What usage-based billing looks like once you actually have to build it

The phrase always sounds simpler than the work.

Just charge people for what they use.

That sounds reasonable right until you have to build the part that decides, in real time, whether a customer is still allowed to do the thing they are trying to do.

That is usually when teams realize they are not building a pricing page problem. They are building a systems problem.

The moment usage actually matters, a lot of questions show up all at once.

What happens if two requests hit the meter at the same time? What happens if the customer is right at the limit? What happens if pricing is tiered, or there is overage, or there are credits on top of a subscription? What do you show the user when they run out?
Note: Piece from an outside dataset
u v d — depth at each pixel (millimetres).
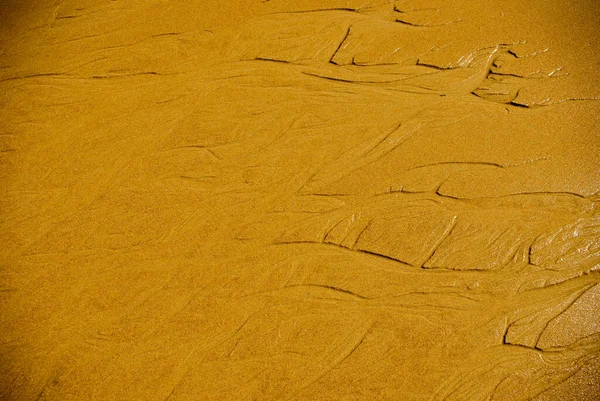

That is the part people usually mean when they say usage-based billing is hard.

The moment it stops being simple

I think the cleanest way to understand the problem is to imagine a normal API request.

A customer makes a call. Your app needs to decide if they should be allowed through. If yes, you need to record usage. If no, you need to tell them why.

That sounds small enough.

But now make it real.

That customer might have multiple requests landing together. They might have a monthly included allowance with daily resets. They might be allowed into overage after the included amount. They might have prepaid credits that should be used before you block anything. They might open the dashboard right after and expect to see the same number you used to make the decision.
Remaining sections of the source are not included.